Asthma is a growing public health concern in North America: it is the leading cause of chronic illness among children and the rates for children are steadily increasing. It is also an illness which disproportionately effects people in low socio-economic statuses and its symptoms are exacerbated by compromised indoor and outdoor air quality.
One of the ways this public health problem is being addressed in Seattle is through innovations in the built environment. In the High Point neighborhood in West Seattle, 35 Breath Easy homes targeted for low-income renters are helping to mitigate the impact of asthma and hoping to reduce asthma attacks by improving indoor air quality.

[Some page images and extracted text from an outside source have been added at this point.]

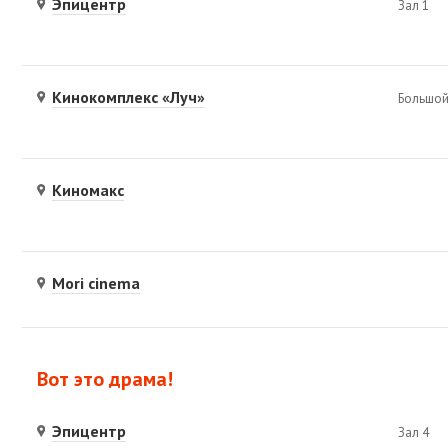
Эпицентр
Зал 1
Кинокомплекс «Луч»
Большой
Киномакс
Mori cinema
Вот это драма!
Эпицентр
Зал 4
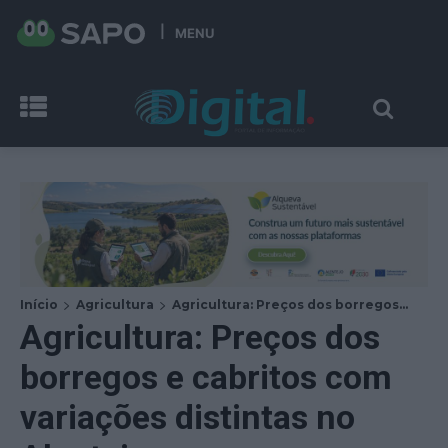
MENU
Início
Agricultura
Agricultura: Preços dos borregos...
Agricultura: Preços dos
borregos e cabritos com
variações distintas no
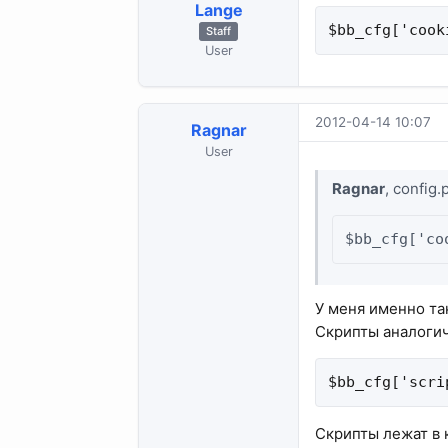
Lange
$bb_cfg['cook
Staff
User
2012-04-14 10:07
Ragnar
User
Ragnar
, config.
$bb_cfg['co
У меня именно та
Скрипты аналоги
$bb_cfg['scri
Скрипты лежат в 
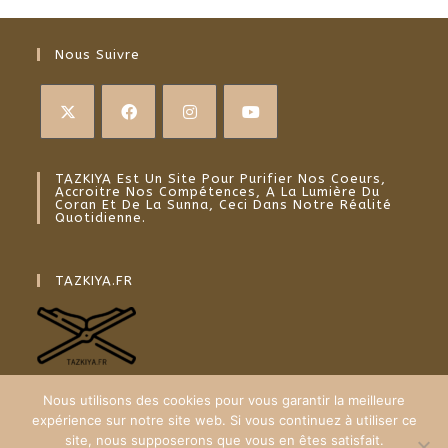
Nous Suivre
TAZKIYA Est Un Site Pour Purifier Nos Coeurs,
Accroitre Nos Compétences, A La Lumière Du
Coran Et De La Sunna, Ceci Dans Notre Réalité
Quotidienne.
TAZKIYA.FR
Nous utilisons des cookies pour vous garantir la meilleure
expérience sur notre site web. Si vous continuez à utiliser ce
site, nous supposerons que vous en êtes satisfait.
Plan du site
Mentions Légales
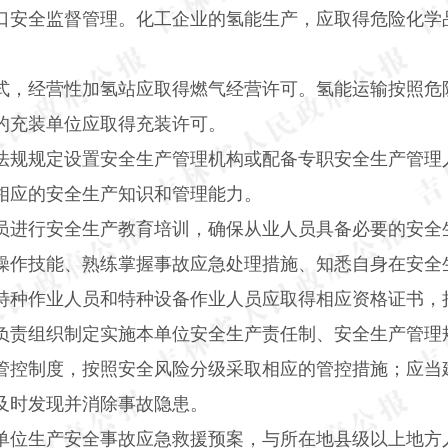
口安全监督管理。化工企业的氢能生产，应取得危险化学
式，经营性加氢站应取得燃气经营许可。氢能运输按照危
的充装单位应取得充装许可。
法规规定设置安全生产管理机构或配备专职安全生产管理
相应的安全生产知识和管理能力。
员进行安全生产教育培训，确保从业人员具备必要的安全
操作技能、熟练掌握事故应急处理措施、知悉自身在安全
特种作业人员和特种设备作业人员应取得相应资格证书，
负责组织制定实施本单位安全生产责任制、安全生产管理
管控制度，按照安全风险分级采取相应的管控措施；应当
及时发现并消除事故隐患。
单位生产安全事故应急救援预案，与所在地县级以上地方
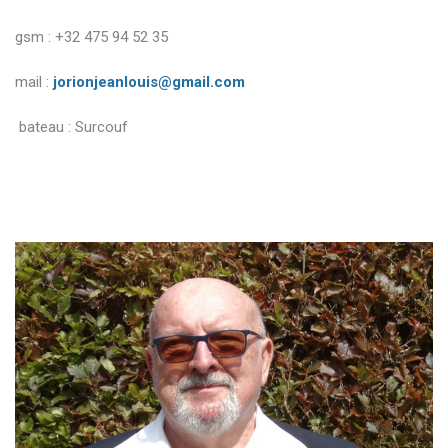
gsm : +32 475 94 52 35
mail :
jorionjeanlouis@gmail.com
bateau : Surcouf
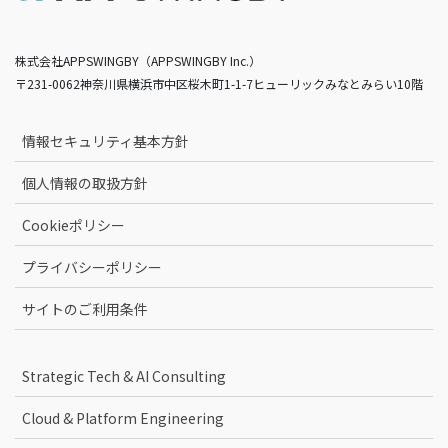
株式会社APPSWINGBY（APPSWINGBY Inc.）
〒231-0062神奈川県横浜市中区桜木町1-1-7ヒューリックみなとみらい10階
情報セキュリティ基本方針
個人情報の取扱方針
Cookieポリシー
プライバシーポリシー
サイトのご利用条件
Strategic Tech & AI Consulting
Cloud & Platform Engineering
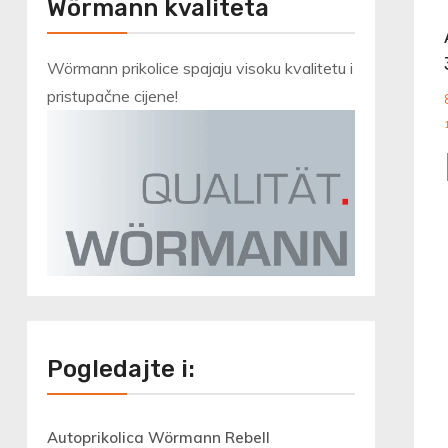
Wörmann kvaliteta
Wörmann prikolice spajaju visoku kvalitetu i
pristupačne cijene!
Pogledajte i:
Autoprikolica Wörmann Rebell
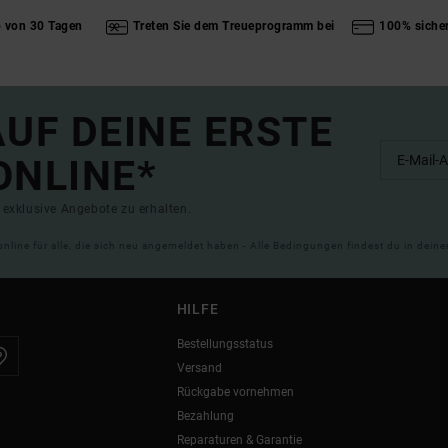
b von 30 Tagen
Treten Sie dem Treueprogramm bei
100% siche
UF DEINE ERSTE
ONLINE*
exklusive Angebote zu erhalten.
online für alle, die sich neu angemeldet haben - Alle Bedingungen findest du in dei
HILFE
Bestellungsstatus
Versand
Rückgabe vornehmen
Bezahlung
Reparaturen & Garantie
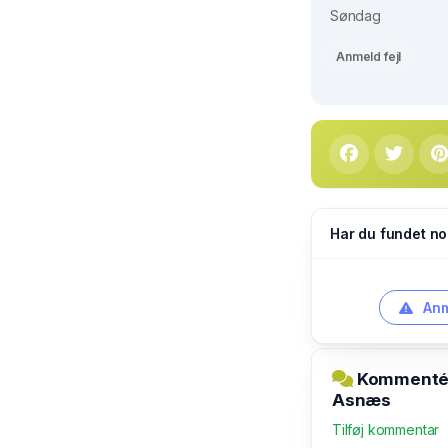
Søndag
Anmeld fejl
Har du fundet no
Anm
Kommentér 
Asnæs
Tilføj kommentar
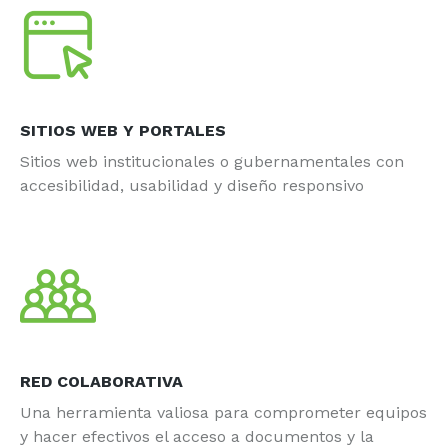
SITIOS WEB Y PORTALES
Sitios web institucionales o gubernamentales con
accesibilidad, usabilidad y diseño responsivo
RED COLABORATIVA
Una herramienta valiosa para comprometer equipos
y hacer efectivos el acceso a documentos y la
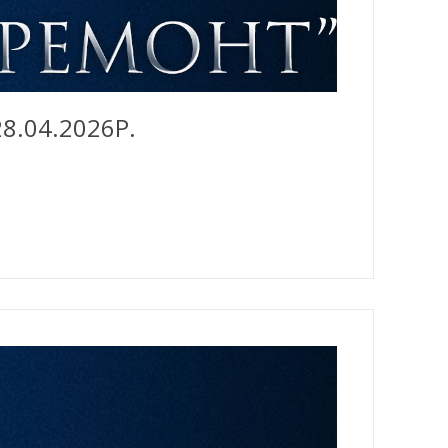
8.04.2026Р.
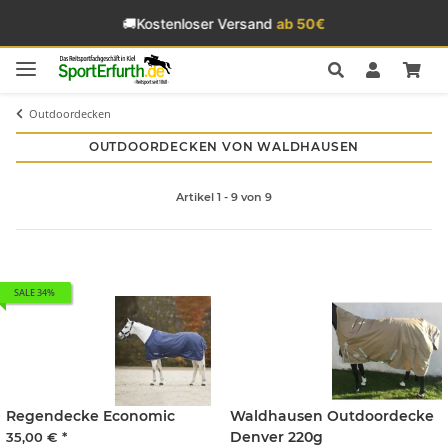
🚚
Kostenloser Versand
ab 50€
Outdoordecken
OUTDOORDECKEN VON WALDHAUSEN
Artikel 1 - 9 von 9
SALE 34%
Regendecke Economic
Waldhausen Outdoordecke
Denver 220g
35,00 €
*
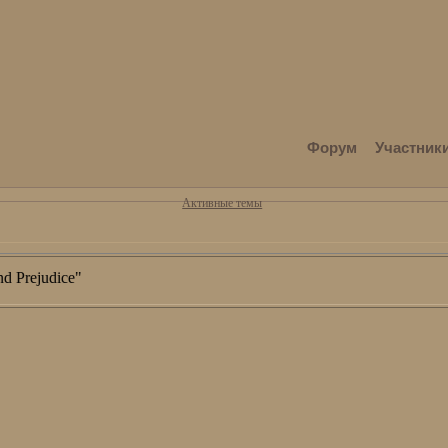
Форум
Участник
Активные темы
rejudice"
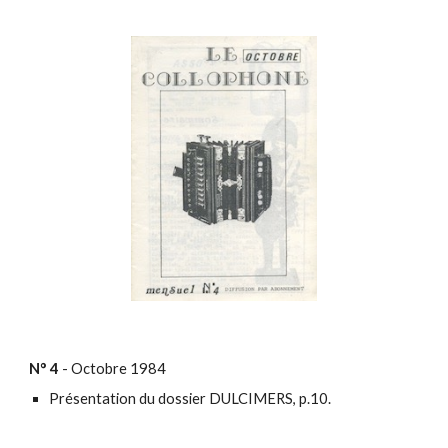
N°
4
- O
ctobre
1984
Présentation du dossier DULCIMERS, p.10.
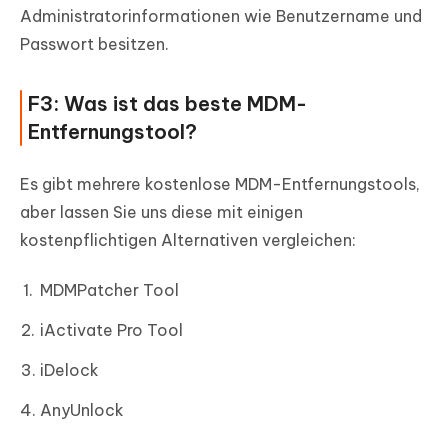
Administratorinformationen wie Benutzername und
Passwort besitzen.
F3: Was ist das beste MDM-
Entfernungstool?
Es gibt mehrere kostenlose MDM-Entfernungstools,
aber lassen Sie uns diese mit einigen
kostenpflichtigen Alternativen vergleichen:
MDMPatcher Tool
iActivate Pro Tool
iDelock
AnyUnlock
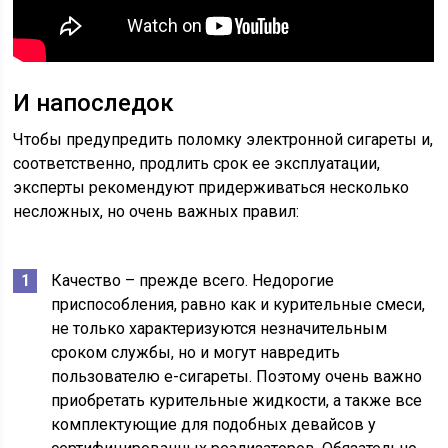
И напоследок
Чтобы предупредить поломку электронной сигареты и,
соответственно, продлить срок ее эксплуатации,
эксперты рекомендуют придерживаться несколько
несложных, но очень важных правил:
Качество – прежде всего. Недорогие
приспособления, равно как и курительные смеси,
не только характеризуются незначительным
сроком службы, но и могут навредить
пользователю е-сигареты. Поэтому очень важно
приобретать курительные жидкости, а также все
комплектующие для подобных девайсов у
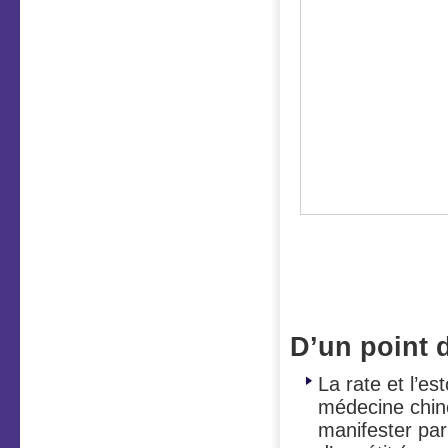
Vous avez d
la bouche, e
coté des mâ
D’un point 
La rate et l’e
médecine chin
manifester pa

Breath Easy Homes include:
- Airtight construction, insulated windows and an insulated foundation, minimizing dust, pollen and other contaminants that can enter from outside.
- Positive ventilation to remove stale air and filter incoming fresh air.
- Hydronic, instead of forced-air heating, reducing airborne particles and organisms.
- Hard flooring surfaces such as linoleum, replacing carpet that can trap dust and allergens.
- Window blinds, instead of curtains, to reduce trapped dust.
- Low-VOC (volatile organic compounds) emitting paints and cabinetry materials, reducing potentially harmful chemicals in the air.
- A HEPA filter vacuum, efficiently removing dust and other toxins and debris.
- Landscaping designed to reduce seasonal pollens.
At High Point, residents were chosen to live in the Breathe Easy homes based on the severity of asthma and have agreed to participate in a study that will assess what kind of impact living in the homes has on their illness. The study is being conducted by King County Health Department and the University of Washington’s Dept. of Environmental and Occupational Health Sciences, School of Public Health and Community Medicine.